No wonder the Yankees need Andy Pettitte to be the anti-Stephen Strasburg; forget about caution shutting down, the Yankees need to increase the risk and get Pettitte’s confidence and ability back into the rotation as soon as possible, especially after positive reports yesterday from his simulated game.

And especially because the Yankees are having trouble outscoring their pitching troubles. Jeter has stayed brilliant and Alex Rodriguez and Martin have gotten hot. But Meals has nothing to do with a team built on lefty power having that go dim. Robinson Cano is slumping and Granderson and Swisher have vanished. Granderson didn’t start, yet made two of the key outs in the game.

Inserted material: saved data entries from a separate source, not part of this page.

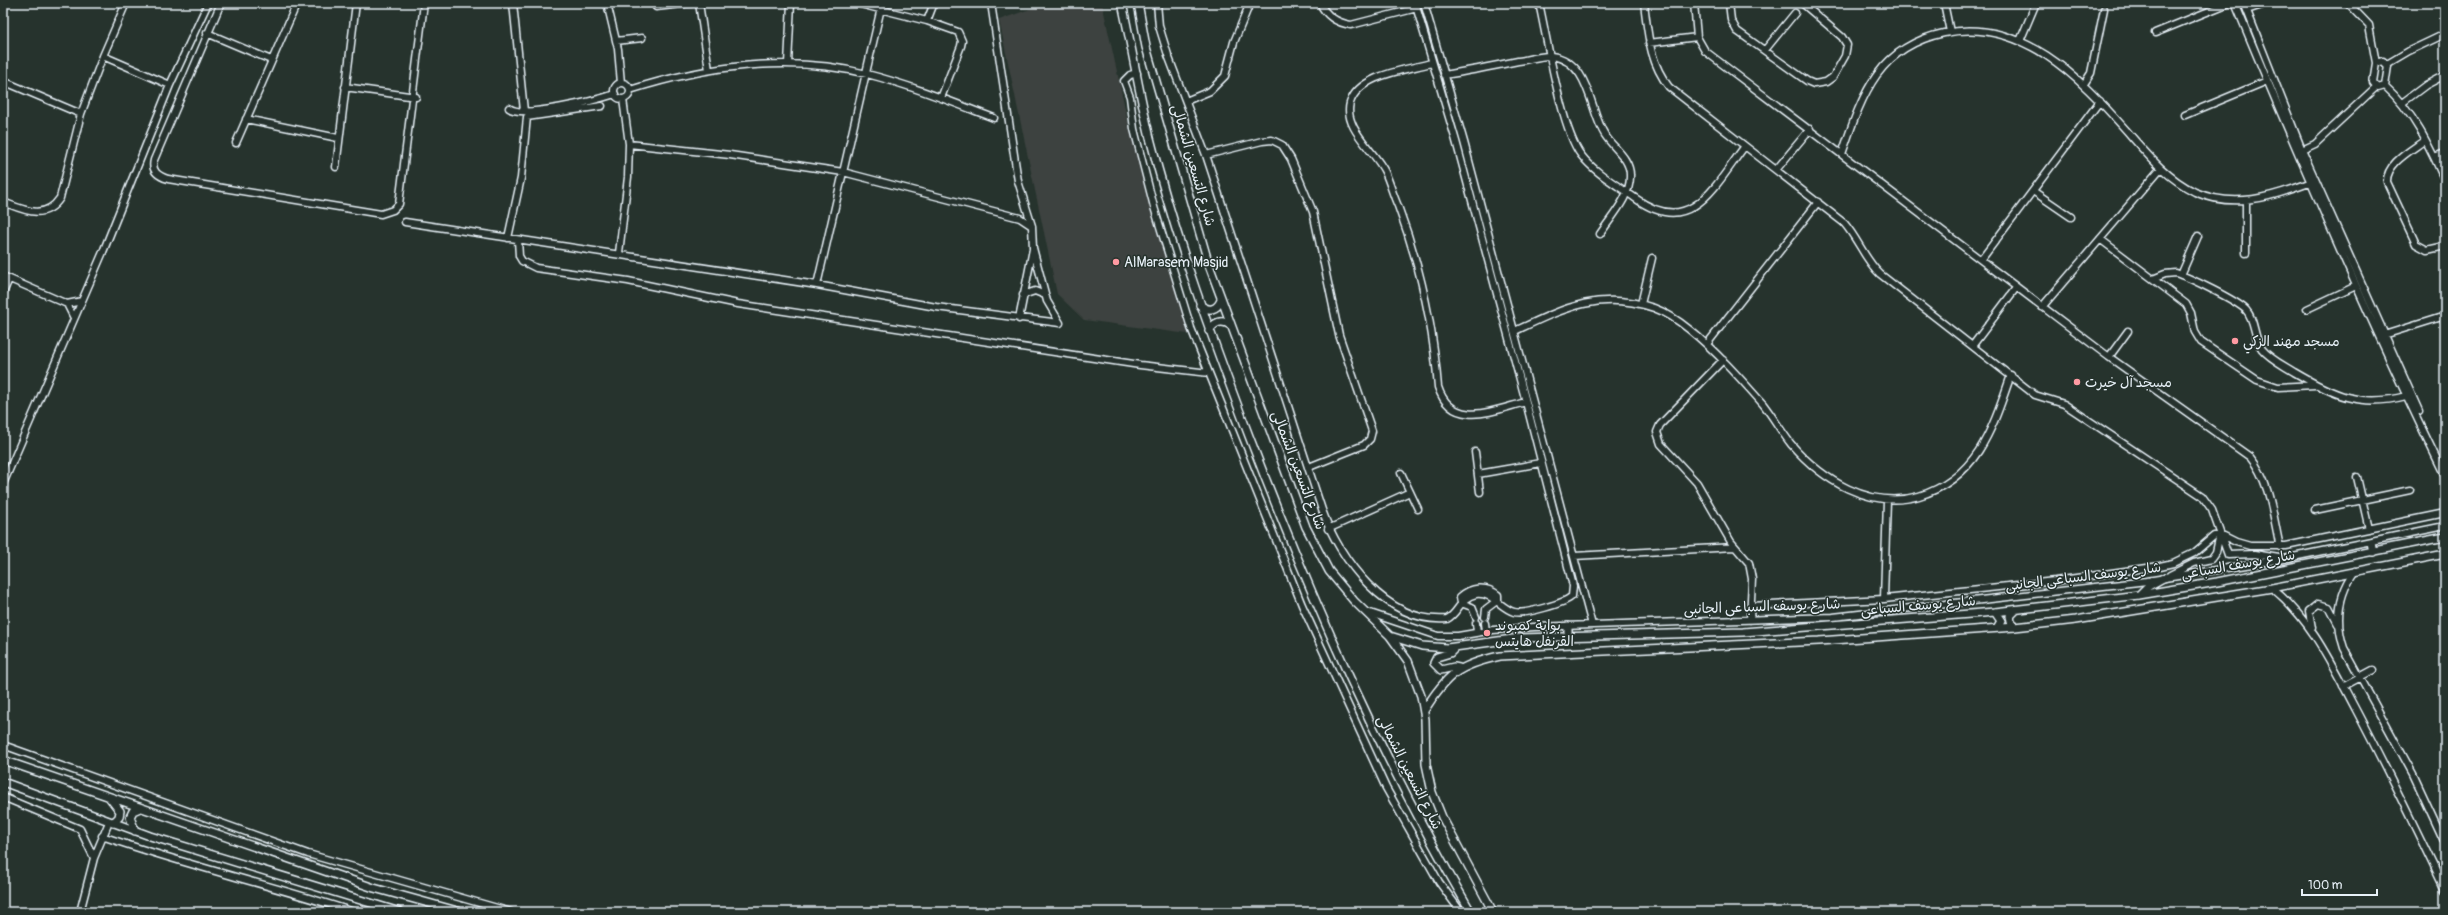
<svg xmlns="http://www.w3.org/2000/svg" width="2448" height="915" font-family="Pangolin,'Playpen Sans Arabic',sans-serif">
<rect width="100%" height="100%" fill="#26332d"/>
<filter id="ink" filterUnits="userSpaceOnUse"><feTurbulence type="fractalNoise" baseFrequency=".025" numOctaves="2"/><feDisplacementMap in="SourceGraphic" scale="8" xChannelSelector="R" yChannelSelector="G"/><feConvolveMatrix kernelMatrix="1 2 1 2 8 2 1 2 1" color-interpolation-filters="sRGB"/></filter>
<g filter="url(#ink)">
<!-- built -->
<path fill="#3c423f" d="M 1047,3 L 1102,3 L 1130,131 L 1188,334 L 1084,320 L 1057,294 L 999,20 Z"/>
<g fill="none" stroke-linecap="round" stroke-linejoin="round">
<defs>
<path id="minor" d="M 221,3 L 154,160 C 151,171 158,176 168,179 L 381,214 L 393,210 L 399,204 L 424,3
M 513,3 L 524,111
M 607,3 L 618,49 L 621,83
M 699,3 L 709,70
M 856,3 L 927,21 L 958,32 L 962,41 L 961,46 L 941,98
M 991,3 L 1018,181 L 1032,226 L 1033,248 L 1047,301 L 1060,323
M 1157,3 L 1159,26 L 1168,55 L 1206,155 L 1322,510 C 1339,559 1387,624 1447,619 C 1459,613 1460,597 1476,594 C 1493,592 1500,608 1514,612 C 1524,615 1566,603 1572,596 L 1573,586 L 1526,402 L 1456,141 L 1415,3
M 1320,3 C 1326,16 1338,23 1351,25 L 1417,8
M 1424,3 L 1464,142 L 1592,625
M 1539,3 C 1547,38 1561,129 1581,155 C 1595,173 1617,185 1635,198 C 1653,211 1674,219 1694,206 C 1713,195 1731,164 1745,146
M 1644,3 C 1648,33 1649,62 1669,87 L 1844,223 C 1858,239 1865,260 1880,274 L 2035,395 L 2064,404 L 2202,496 L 2212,510 L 2228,555 L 2254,554 L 2279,558
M 1694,3 L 1697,37 L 1705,51 L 2109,357 L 2250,457 C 2270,481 2273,516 2280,547
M 1729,3 L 1731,20 L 1737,31 L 1807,81 L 1814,84 L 1826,82 L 1833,77 L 1845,56 L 1847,45 L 1842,37 L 1802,3
M 1944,3 L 1950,32
M 2235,3 C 2301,163 2369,321 2445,476
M 2244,3 L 2302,150 L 2419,411
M 2348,3 L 2369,25 L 2376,63
M 3,7 L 5,3
M 656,7 L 691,3
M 2247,10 L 2268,3
M 927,21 L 934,3
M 207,33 L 271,60
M 2155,33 L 2229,3
M 616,41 L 642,38
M 2020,41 L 2036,3
M 1649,43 L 1697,37
M 1765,50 L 1795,13
M 103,56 L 170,85
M 2383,61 L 2388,66 L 2385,86 L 2378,88 L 2373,82 L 2376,63 Z
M 1431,63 C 1407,70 1359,74 1350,103 C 1343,128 1375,151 1385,172 C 1390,183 1393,195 1398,206 C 1420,265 1433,324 1438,387 C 1452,430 1494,410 1526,402
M 788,64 L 791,3
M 2387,64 L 2409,51 L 2445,34
M 1137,73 L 1130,75 L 1124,81 L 1130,97 L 1134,129 L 1154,207 L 1191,328 L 1302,605 L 1386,788 L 1439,882 L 1461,912
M 1444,75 C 1469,71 1494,66 1518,61 C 1529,60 1541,55 1551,56 C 1591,61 1589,111 1605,135 C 1613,148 1630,158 1630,175 C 1631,197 1611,217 1600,234
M 3,81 L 81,114
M614 91a8 8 0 1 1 16 0a8 8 0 1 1-16 0Z
M 2084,84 L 2091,73 L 2104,9
M 2385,86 C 2413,111 2430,147 2445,181
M 345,87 L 416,97
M 630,90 C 705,66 790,54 867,74 C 910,85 952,102 994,118
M 1186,101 L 1210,91 L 1225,76 L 1234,42 L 1250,3
M 2402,103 L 2426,85 L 2445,75
M 509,108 C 522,119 597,100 615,94
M 2185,115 L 2267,81
M 246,119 L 338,138
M 2425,140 C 2412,150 2386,163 2387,182 L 2416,244 L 2427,250 L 2445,246
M 236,143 L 297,3
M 629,144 L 730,155 L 843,172 L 1020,218 L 1032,226
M 2302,150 L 2315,144 L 2376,87
M 1842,154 C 1862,96 1877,47 1944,33 C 2022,17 2079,77 2126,130 C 2147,154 2166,178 2195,192 C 2234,209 2272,197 2309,183
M 1206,155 L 1262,141 L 1272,140 L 1282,145 L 1291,159 L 1313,212 L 1339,335 L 1372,431 L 1370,439 L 1364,445 L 1309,467
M 2434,157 L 2445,153
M 2436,161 L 2445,158
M 336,167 L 356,3
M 1776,170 L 1810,129
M 2033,191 L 2071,217
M 3,202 C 24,210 45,221 60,198 L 81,114 L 103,56 L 126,3
M 405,222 L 817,285 L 936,307 L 1060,323
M 508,238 L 521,178 L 527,117 L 602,106
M 2100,239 L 2186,304 L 2191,313 L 2195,332 L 2201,342 L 2257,380 L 2278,387 L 2315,385
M 518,240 L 519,256 L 522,261 L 536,268 L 628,281 L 738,304 L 1140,365 L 1209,373
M 619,253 L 628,177 L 629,144 L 623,99
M 2246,253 L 2246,200
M 1981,260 L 2100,101
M 2181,275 L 2198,236
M 3,276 L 67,304 L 74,318
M 2153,279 L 2165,274 L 2176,273 C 2190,278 2236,300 2246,310 C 2256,321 2253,337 2262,349 C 2270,359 2283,365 2294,372 C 2333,395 2360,408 2406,396
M 817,285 L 881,8
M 3,293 L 9,279
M 1023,295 L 1035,291 L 1045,295
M 67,304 L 82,301
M 1641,304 L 1652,258
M 2042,307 L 2160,169
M 2307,309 L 2356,286
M 1019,319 L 1033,249
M 1515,331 C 1564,308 1600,290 1654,308 C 1668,313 1679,321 1690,330 C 1717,352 1740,378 1763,404 C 1773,417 1781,431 1791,444 C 1822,480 1870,510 1919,496 C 1978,478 1993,427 2011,375
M 2384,335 L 2445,316
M 1707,344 L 1818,202
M 1973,345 L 2016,288
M 2109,357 L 2128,331
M 1723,360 L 1660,425 L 1657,432 L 1661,444 L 1697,483 L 1731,542 L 1749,563 L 1752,579 L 1750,620
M 1475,452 L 1480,492
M 1401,473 L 1418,509
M 1478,474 L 1541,463
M 2357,477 L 2369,529
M 3,484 L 103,252 L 170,85 L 208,3
M 2315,510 L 2410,490
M 1328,529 L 1410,492
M 1574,556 L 1734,547
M 2355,571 C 2338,595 2335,621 2344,648 L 2413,774 L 2445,843
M 2170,575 L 2194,563 L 2211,559 L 2216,552 L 2220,534
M 2272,588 C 2312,620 2332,665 2356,710 C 2387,769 2416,829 2445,890
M 1884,599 L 1887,500
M 1461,603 L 1460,597 C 1471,587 1486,585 1498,595 L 1498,600
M 1461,603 L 1472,607 L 1476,617
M 1751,606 L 1884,599 L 2055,581 L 2160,566 L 2173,563 L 2194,553 L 2214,536 L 2220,534 L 2236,542 L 2250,546 L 2286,546 L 2445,513
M 1367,612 L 1438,636 L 1458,636 L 1493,630 L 1534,627 L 1833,617 L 2147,581 L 2283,559 L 2445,526
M 1485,617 L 1486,609 L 1498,600
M 1476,623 L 1477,632
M 1485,623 L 1486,631
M 2312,628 L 2309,611 L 2318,604 L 2329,607 L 2338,624
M 2343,686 L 2373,670
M 3,745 L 308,854 L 511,912
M 3,797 L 80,829 L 94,858
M 102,836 C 185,865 271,885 354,912
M 80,912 L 94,858 L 109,822"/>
<path id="major" d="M 1122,3 C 1132,48 1139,93 1150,138 C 1176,240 1212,338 1249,436 C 1312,601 1382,760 1471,912
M 1138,3 L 1146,47 L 1209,265 L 1306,527 L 1329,571 L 1354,601 L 1390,636 L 1408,661 L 1421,696 L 1425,719 L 1426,764 L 1432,792 L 1442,817 L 1493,912
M 1200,305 C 1209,312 1217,310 1221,300
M 1209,331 C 1214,322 1222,319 1230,325
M 2371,542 L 2373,552
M 2139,595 L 2147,587 L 2165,577
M 1995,612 L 2001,621 L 1997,628
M 2015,627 L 2011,622 L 2010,616 L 2016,610
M 1390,636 L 1422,646 L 1447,648 L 1520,638 L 1743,632 L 1995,612 L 2139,595 L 2217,582 L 2445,537
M 1568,637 L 1568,626
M 1455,648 L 1450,653 L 1437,657 L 1434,663 L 1441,670 L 1454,667 L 1459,668
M 1424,711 C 1446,675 1458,665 1500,656 L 1819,641 L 2015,627 L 2076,620 L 2272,588 L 2445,554
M 3,760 L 374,888 L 461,912
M 3,782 L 150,836 L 400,912
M 109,797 L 120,811 L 119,817 L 113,823
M 135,831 L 130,817 L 133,811 L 140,808"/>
</defs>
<!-- minor casing -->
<use href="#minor" stroke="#e8f1f8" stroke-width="9"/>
<!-- major casing -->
<use href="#major" stroke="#e8f1f8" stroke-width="10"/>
<!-- minor -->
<use href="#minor" stroke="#26332d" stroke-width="6"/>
<!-- major -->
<use href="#major" stroke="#26332d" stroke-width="7"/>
</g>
</g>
<!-- markers -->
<g fill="#ff9aa2" stroke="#26332d" stroke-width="1.5">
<circle cx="1116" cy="262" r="4"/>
<circle cx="2235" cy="341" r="4"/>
<circle cx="2077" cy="382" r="4"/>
<circle cx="1487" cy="633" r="4"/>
</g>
<g text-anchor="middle" stroke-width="3" stroke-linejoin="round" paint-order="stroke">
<!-- street labels -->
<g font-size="14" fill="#e8f1f8" stroke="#26332d">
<text transform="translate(1194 165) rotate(74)" y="5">شارع التسعين الشمالى</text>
<text transform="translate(1299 470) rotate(69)" y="5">شارع التسعين الشمالى</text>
<text transform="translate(2238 564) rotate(-10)" y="5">شارع يوسف السباعى</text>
<text transform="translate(2083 576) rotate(-7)" y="5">شارع يوسف السباعى الجانبى</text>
<text transform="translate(1918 605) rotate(-5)" y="5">شارع يوسف السباعى</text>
<text transform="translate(1762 606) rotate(-2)" y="5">شارع يوسف السباعى الجانبى</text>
<text transform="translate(1410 772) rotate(63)" y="5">شارع التسعين الشمالى</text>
</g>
<!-- poi labels -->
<g font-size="14" fill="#e8f1f8" stroke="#26332d" text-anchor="start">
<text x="1124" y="267">AlMarasem Masjid</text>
<text x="2243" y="346">مسجد مهند الزكي</text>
<text x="2085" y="387">مسجد آل خيرت</text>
<text x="1495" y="630">بوابة كمبوند<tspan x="1495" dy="16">القرنفل هايتس</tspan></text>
</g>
</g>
<!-- margin -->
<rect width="2448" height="915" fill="none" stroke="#26332d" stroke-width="16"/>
<rect x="8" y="8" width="2432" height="899" fill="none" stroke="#e8f1f8" stroke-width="1.5" filter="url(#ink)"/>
<!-- scale -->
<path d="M2302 889v6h75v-6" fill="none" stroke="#e8f1f8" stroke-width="2"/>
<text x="2308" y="889" font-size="12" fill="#e8f1f8" stroke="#26332d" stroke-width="3" paint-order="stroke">100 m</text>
</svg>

Swisher went hitless in 24 at-bats when he grounded into an RBI force with the bases loaded and no out in the ninth. That made it 5-4. Teixeira, who had missed 10 days with an injured calf, then had it tighten again on the game-ending double play. He will not play today, more lefty might gone. And we will see about suspensions for challenging umpire integrity.

“I’m not one to complain, but that was bad,” Teixeira said.

No doubt. Meals blew the call. But he didn’t blow the 10-game lead or lose this game. The Yankees should try looking in the mirror for that.